リーグを代表するベテラン司令塔クリス・ポール(左)と複数のドラフト指名権とのトレードで、ウェストブルック(右)はロケッツへ移籍[写真]=Getty Images

 7月26日(同25日)にロケッツの一員として初となる会見に臨んだウェストブルックは、複数の現地メディアが集まる中、こう語っている。

「勝利していくためには、自分のゲームにおけるいくつかの部分でどんな犠牲もじさない覚悟が必要になるだろう。ジェームズと僕はそれを理解しているのさ。それに僕らには、チャンピオンシップを勝ち取るという共通のゴールがある。何をすべきか、僕らは分かってるよ」。
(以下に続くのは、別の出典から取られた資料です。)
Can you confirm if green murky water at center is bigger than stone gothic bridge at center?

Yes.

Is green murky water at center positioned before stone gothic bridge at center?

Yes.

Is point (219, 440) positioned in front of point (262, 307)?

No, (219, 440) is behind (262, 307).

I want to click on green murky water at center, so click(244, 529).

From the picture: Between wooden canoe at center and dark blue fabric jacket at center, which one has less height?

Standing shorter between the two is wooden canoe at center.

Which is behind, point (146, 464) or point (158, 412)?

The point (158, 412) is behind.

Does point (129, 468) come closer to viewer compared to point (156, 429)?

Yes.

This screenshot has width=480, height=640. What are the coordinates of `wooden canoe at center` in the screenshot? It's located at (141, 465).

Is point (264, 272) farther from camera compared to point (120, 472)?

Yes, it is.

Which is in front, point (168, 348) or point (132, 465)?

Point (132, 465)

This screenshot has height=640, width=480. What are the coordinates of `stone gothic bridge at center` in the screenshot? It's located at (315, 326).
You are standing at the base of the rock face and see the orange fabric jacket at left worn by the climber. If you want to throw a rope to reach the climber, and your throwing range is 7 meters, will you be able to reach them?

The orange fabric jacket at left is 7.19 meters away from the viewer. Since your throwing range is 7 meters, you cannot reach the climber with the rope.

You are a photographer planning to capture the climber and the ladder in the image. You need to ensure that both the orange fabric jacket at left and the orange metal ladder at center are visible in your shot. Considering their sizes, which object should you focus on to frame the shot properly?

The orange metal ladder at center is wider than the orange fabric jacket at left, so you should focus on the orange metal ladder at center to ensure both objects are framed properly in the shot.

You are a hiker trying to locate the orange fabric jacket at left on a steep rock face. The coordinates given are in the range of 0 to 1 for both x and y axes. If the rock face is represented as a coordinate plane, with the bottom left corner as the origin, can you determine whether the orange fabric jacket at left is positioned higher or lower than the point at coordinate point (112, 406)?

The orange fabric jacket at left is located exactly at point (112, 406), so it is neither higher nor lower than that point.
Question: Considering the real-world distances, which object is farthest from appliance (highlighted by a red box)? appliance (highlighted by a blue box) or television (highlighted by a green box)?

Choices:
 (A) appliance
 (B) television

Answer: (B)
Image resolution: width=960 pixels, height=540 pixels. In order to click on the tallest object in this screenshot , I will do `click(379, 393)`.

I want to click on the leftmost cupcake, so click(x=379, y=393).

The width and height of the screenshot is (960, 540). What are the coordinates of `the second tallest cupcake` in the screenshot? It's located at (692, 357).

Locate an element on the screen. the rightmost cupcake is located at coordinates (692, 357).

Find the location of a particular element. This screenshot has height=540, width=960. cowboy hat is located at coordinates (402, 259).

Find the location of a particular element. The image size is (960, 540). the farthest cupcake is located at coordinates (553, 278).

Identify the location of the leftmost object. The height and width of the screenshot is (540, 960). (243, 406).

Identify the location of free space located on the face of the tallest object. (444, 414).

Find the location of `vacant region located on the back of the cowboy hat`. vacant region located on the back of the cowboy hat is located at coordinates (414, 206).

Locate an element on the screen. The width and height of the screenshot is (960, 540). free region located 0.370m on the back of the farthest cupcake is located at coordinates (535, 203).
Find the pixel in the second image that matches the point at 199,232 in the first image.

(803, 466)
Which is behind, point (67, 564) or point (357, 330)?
 ハーデンとウェストブルックは、シーズンMVPを獲得したことがあるほどの実力者。両選手ともボール独占タイプの選手ではあるものの、昨季平均36.1得点をたたき出し、2シーズン連続の得点王となったハーデンがロケッツのフランチャイズプレーヤーであることに変わりはない。

 そのため、今季のウェストブルックは、ボールを保持する時間帯が減少することが確実。ハーデン不在の時間帯にはボールハンドラーとしてプレーするだろうが、ハーデンと共にプレーする多くの時間帯において、ウェストブルックはハーデンのサポート役に回ることが予想される。

 昨季のウェストブルックは3ポイントを平均1.6本沈めているものの、成功率はわずか29.0パーセント。フリースロー成功率は65.6パーセントと、自己ワーストに終わっており、3ポイントを多用するロケッツのシステムにフィットするかどうか疑わしい。

 それでも、ウェストブルックは「僕は正しくフィットするだろうね。フロアのスペースを広げることで、アタックやペネトレイト、(シューター陣へ)キックアウトする機会を僕にもたらしてくれる。ディフェンス面で言えば、スウィッチしてマッチアップをガードし、リバウンドを高いレベルで奪うことができると思ってる。そうすることによって、ファストブレイクをリードできると思う。だからすごく楽しみにしている」と自信をのぞかせている。

NBA入りから11シーズンをプレーしたサンダーへ別れを告げ、新天地ロケッツで今季を迎えるウェストブルック[写真]=Getty Images

 驚異的な身体能力に加えて、底知れぬ闘争心とエナジーを持つウェストブルックが、ロケッツでハーデンと共にプレーすることを選択した最大の理由、それはチャンピオンシップを勝ち取ることにほかならない。

「僕は一緒にプレーすることについて気にしちゃいないし、ジェームズもそうだと思う。それに僕はボールを持っていない状態でもプレーできる。ボールにたくさん触れなくても、ゲームの中でインパクトを与えることができるからね。ボールをたくさん持たなくても、フロアでいろんなことができるし、(昨季までよりも)勝利するチャンスがあると思ってる」とウェストブルックはコメントしており、ロケッツが勝利を収めるべく、毎試合120パーセントのプレーを見せてくれることだろう。

 ウェストブルックが所属するロケッツは、昨季の覇者トロント・ラプターズと共に10月8日と10日に「NBA Japan Games 2019 Presented by Rakuten」(ジャパンゲームズ)で激突する。ウェストブルックとしては、10月に今年2度目の来日を控えているのだが、8月の来日はあくまで日本の高校生たちへのクリニックが中心となる。

 クリニック中は真剣なまなざしで高校生を指導するだろうが、トークセッションやクリニックの合間には、屈託のない笑顔を交えながらファンを楽しませてくれるに違いない。